**Assignment**: A complete, exact retyping of the data below is required.

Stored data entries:
-----

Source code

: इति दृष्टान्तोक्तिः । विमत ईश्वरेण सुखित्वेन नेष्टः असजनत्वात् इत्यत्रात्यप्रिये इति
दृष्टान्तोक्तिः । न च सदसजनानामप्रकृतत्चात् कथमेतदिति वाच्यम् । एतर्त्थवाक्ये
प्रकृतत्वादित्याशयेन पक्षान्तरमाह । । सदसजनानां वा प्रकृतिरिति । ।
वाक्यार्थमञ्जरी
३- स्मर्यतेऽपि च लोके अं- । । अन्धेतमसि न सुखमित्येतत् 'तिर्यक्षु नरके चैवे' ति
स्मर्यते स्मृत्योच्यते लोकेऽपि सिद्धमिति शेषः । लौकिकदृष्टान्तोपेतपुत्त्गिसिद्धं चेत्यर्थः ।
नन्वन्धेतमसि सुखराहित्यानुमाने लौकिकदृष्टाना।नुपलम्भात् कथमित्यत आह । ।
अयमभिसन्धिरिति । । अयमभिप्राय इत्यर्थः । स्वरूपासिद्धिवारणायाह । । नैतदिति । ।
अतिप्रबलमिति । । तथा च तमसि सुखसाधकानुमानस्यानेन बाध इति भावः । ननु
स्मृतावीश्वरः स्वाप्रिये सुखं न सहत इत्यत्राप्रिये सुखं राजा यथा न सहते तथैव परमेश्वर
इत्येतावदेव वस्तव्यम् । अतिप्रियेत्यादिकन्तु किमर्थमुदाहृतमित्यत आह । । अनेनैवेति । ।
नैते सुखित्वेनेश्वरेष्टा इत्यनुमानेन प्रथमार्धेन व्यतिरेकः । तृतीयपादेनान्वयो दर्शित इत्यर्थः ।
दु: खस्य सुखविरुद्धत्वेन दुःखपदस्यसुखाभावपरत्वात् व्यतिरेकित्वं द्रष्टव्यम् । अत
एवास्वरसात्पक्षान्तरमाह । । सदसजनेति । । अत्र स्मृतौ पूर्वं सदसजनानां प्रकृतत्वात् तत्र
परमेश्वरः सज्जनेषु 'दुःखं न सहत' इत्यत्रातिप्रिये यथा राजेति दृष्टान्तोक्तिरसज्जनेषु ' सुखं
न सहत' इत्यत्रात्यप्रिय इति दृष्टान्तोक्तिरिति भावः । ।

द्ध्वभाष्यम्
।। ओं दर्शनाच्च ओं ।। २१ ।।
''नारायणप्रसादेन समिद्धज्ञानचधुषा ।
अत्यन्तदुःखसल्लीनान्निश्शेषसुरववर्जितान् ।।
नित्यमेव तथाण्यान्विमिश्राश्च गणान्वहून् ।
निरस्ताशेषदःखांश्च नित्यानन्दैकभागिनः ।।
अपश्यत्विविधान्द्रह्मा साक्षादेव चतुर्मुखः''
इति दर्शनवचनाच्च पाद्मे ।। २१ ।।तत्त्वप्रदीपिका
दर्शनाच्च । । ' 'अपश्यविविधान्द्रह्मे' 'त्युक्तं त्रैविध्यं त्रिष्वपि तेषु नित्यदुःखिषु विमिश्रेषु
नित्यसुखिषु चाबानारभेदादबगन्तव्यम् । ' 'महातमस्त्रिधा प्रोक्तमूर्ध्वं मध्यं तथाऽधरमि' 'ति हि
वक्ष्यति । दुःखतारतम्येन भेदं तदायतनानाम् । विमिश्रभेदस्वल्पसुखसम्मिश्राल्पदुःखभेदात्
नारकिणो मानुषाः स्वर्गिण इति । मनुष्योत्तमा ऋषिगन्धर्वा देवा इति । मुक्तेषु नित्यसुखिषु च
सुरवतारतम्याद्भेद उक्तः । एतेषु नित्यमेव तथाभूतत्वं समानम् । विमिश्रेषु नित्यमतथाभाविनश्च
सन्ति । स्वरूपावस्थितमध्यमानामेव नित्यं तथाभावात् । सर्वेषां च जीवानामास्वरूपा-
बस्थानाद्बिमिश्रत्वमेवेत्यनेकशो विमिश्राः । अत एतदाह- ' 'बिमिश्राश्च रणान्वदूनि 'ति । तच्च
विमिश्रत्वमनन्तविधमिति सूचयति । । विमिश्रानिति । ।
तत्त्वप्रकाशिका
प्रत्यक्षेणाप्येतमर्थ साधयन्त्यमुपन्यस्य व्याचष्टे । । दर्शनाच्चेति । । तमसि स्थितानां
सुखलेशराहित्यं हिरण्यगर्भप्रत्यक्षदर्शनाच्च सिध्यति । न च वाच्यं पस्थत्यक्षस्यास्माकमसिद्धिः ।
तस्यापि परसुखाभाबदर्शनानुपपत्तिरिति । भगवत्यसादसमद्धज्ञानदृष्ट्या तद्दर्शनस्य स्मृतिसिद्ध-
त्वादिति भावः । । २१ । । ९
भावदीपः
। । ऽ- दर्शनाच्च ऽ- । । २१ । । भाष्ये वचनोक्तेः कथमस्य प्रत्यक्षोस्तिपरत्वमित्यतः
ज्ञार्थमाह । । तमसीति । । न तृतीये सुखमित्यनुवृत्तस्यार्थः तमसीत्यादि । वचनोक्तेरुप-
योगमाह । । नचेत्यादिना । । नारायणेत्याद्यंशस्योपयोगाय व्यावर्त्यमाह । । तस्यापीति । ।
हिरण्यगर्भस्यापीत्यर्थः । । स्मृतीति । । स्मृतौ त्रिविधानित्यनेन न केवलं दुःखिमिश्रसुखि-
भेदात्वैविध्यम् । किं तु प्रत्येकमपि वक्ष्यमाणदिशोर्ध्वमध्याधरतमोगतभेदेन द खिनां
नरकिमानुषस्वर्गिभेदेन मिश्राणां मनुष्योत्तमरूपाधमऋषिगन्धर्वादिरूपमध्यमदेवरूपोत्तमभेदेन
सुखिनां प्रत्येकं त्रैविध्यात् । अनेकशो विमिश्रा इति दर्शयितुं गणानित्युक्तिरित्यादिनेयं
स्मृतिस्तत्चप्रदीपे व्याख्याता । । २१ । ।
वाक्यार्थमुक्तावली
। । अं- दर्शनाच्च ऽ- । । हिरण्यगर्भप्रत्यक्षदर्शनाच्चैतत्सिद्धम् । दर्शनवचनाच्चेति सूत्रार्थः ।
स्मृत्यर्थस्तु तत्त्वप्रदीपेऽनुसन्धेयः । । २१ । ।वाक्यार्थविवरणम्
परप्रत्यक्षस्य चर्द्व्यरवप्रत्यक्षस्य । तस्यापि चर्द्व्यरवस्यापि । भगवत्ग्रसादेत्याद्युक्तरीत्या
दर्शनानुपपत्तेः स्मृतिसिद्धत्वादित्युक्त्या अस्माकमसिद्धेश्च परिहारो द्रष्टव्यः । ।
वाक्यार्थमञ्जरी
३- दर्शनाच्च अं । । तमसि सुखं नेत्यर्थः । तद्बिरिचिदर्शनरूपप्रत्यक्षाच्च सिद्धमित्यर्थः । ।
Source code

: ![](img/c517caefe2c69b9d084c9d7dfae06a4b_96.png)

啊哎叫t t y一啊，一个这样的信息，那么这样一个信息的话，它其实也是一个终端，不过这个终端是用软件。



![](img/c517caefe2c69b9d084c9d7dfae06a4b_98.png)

-----

**Written response**:
Source code

: इति दृष्टान्तोक्तिः । विमत ईश्वरेण सुखित्वेन नेष्टः असजनत्वात् इत्यत्रात्यप्रिये इति
दृष्टान्तोक्तिः । न च सदसजनानामप्रकृतत्चात् कथमेतदिति वाच्यम् । एतर्त्थवाक्ये
प्रकृतत्वादित्याशयेन पक्षान्तरमाह । । सदसजनानां वा प्रकृतिरिति । ।
वाक्यार्थमञ्जरी
३- स्मर्यतेऽपि च लोके अं- । । अन्धेतमसि न सुखमित्येतत् 'तिर्यक्षु नरके चैवे' ति
स्मर्यते स्मृत्योच्यते लोकेऽपि सिद्धमिति शेषः । लौकिकदृष्टान्तोपेतपुत्त्गिसिद्धं चेत्यर्थः ।
नन्वन्धेतमसि सुखराहित्यानुमाने लौकिकदृष्टाना।नुपलम्भात् कथमित्यत आह । ।
अयमभिसन्धिरिति । । अयमभिप्राय इत्यर्थः । स्वरूपासिद्धिवारणायाह । । नैतदिति । ।
अतिप्रबलमिति । । तथा च तमसि सुखसाधकानुमानस्यानेन बाध इति भावः । ननु
स्मृतावीश्वरः स्वाप्रिये सुखं न सहत इत्यत्राप्रिये सुखं राजा यथा न सहते तथैव परमेश्वर
इत्येतावदेव वस्तव्यम् । अतिप्रियेत्यादिकन्तु किमर्थमुदाहृतमित्यत आह । । अनेनैवेति । ।
नैते सुखित्वेनेश्वरेष्टा इत्यनुमानेन प्रथमार्धेन व्यतिरेकः । तृतीयपादेनान्वयो दर्शित इत्यर्थः ।
दु: खस्य सुखविरुद्धत्वेन दुःखपदस्यसुखाभावपरत्वात् व्यतिरेकित्वं द्रष्टव्यम् । अत
एवास्वरसात्पक्षान्तरमाह । । सदसजनेति । । अत्र स्मृतौ पूर्वं सदसजनानां प्रकृतत्वात् तत्र
परमेश्वरः सज्जनेषु 'दुःखं न सहत' इत्यत्रातिप्रिये यथा राजेति दृष्टान्तोक्तिरसज्जनेषु ' सुखं
न सहत' इत्यत्रात्यप्रिय इति दृष्टान्तोक्तिरिति भावः । ।

द्ध्वभाष्यम्
।। ओं दर्शनाच्च ओं ।। २१ ।।
''नारायणप्रसादेन समिद्धज्ञानचधुषा ।
अत्यन्तदुःखसल्लीनान्निश्शेषसुरववर्जितान् ।।
नित्यमेव तथाण्यान्विमिश्राश्च गणान्वहून् ।
निरस्ताशेषदःखांश्च नित्यानन्दैकभागिनः ।।
अपश्यत्विविधान्द्रह्मा साक्षादेव चतुर्मुखः''
इति दर्शनवचनाच्च पाद्मे ।। २१ ।।तत्त्वप्रदीपिका
दर्शनाच्च । । ' 'अपश्यविविधान्द्रह्मे' 'त्युक्तं त्रैविध्यं त्रिष्वपि तेषु नित्यदुःखिषु विमिश्रेषु
नित्यसुखिषु चाबानारभेदादबगन्तव्यम् । ' 'महातमस्त्रिधा प्रोक्तमूर्ध्वं मध्यं तथाऽधरमि' 'ति हि
वक्ष्यति । दुःखतारतम्येन भेदं तदायतनानाम् । विमिश्रभेदस्वल्पसुखसम्मिश्राल्पदुःखभेदात्
नारकिणो मानुषाः स्वर्गिण इति । मनुष्योत्तमा ऋषिगन्धर्वा देवा इति । मुक्तेषु नित्यसुखिषु च
सुरवतारतम्याद्भेद उक्तः । एतेषु नित्यमेव तथाभूतत्वं समानम् । विमिश्रेषु नित्यमतथाभाविनश्च
सन्ति । स्वरूपावस्थितमध्यमानामेव नित्यं तथाभावात् । सर्वेषां च जीवानामास्वरूपा-
बस्थानाद्बिमिश्रत्वमेवेत्यनेकशो विमिश्राः । अत एतदाह- ' 'बिमिश्राश्च रणान्वदूनि 'ति । तच्च
विमिश्रत्वमनन्तविधमिति सूचयति । । विमिश्रानिति । ।
तत्त्वप्रकाशिका
प्रत्यक्षेणाप्येतमर्थ साधयन्त्यमुपन्यस्य व्याचष्टे । । दर्शनाच्चेति । । तमसि स्थितानां
सुखलेशराहित्यं हिरण्यगर्भप्रत्यक्षदर्शनाच्च सिध्यति । न च वाच्यं पस्थत्यक्षस्यास्माकमसिद्धिः ।
तस्यापि परसुखाभाबदर्शनानुपपत्तिरिति । भगवत्यसादसमद्धज्ञानदृष्ट्या तद्दर्शनस्य स्मृतिसिद्ध-
त्वादिति भावः । । २१ । । ९
भावदीपः
। । ऽ- दर्शनाच्च ऽ- । । २१ । । भाष्ये वचनोक्तेः कथमस्य प्रत्यक्षोस्तिपरत्वमित्यतः
ज्ञार्थमाह । । तमसीति । । न तृतीये सुखमित्यनुवृत्तस्यार्थः तमसीत्यादि । वचनोक्तेरुप-
योगमाह । । नचेत्यादिना । । नारायणेत्याद्यंशस्योपयोगाय व्यावर्त्यमाह । । तस्यापीति । ।
हिरण्यगर्भस्यापीत्यर्थः । । स्मृतीति । । स्मृतौ त्रिविधानित्यनेन न केवलं दुःखिमिश्रसुखि-
भेदात्वैविध्यम् । किं तु प्रत्येकमपि वक्ष्यमाणदिशोर्ध्वमध्याधरतमोगतभेदेन द खिनां
नरकिमानुषस्वर्गिभेदेन मिश्राणां मनुष्योत्तमरूपाधमऋषिगन्धर्वादिरूपमध्यमदेवरूपोत्तमभेदेन
सुखिनां प्रत्येकं त्रैविध्यात् । अनेकशो विमिश्रा इति दर्शयितुं गणानित्युक्तिरित्यादिनेयं
स्मृतिस्तत्चप्रदीपे व्याख्याता । । २१ । ।
वाक्यार्थमुक्तावली
। । अं- दर्शनाच्च ऽ- । । हिरण्यगर्भप्रत्यक्षदर्शनाच्चैतत्सिद्धम् । दर्शनवचनाच्चेति सूत्रार्थः ।
स्मृत्यर्थस्तु तत्त्वप्रदीपेऽनुसन्धेयः । । २१ । ।वाक्यार्थविवरणम्
परप्रत्यक्षस्य चर्द्व्यरवप्रत्यक्षस्य । तस्यापि चर्द्व्यरवस्यापि । भगवत्ग्रसादेत्याद्युक्तरीत्या
दर्शनानुपपत्तेः स्मृतिसिद्धत्वादित्युक्त्या अस्माकमसिद्धेश्च परिहारो द्रष्टव्यः । ।
वाक्यार्थमञ्जरी
३- दर्शनाच्च अं । । तमसि सुखं नेत्यर्थः । तद्बिरिचिदर्शनरूपप्रत्यक्षाच्च सिद्धमित्यर्थः । ।
Source code

: ![](img/c517caefe2c69b9d084c9d7dfae06a4b_96.png)

啊哎叫t t y一啊，一个这样的信息，那么这样一个信息的话，它其实也是一个终端，不过这个终端是用软件。



![](img/c517caefe2c69b9d084c9d7dfae06a4b_98.png)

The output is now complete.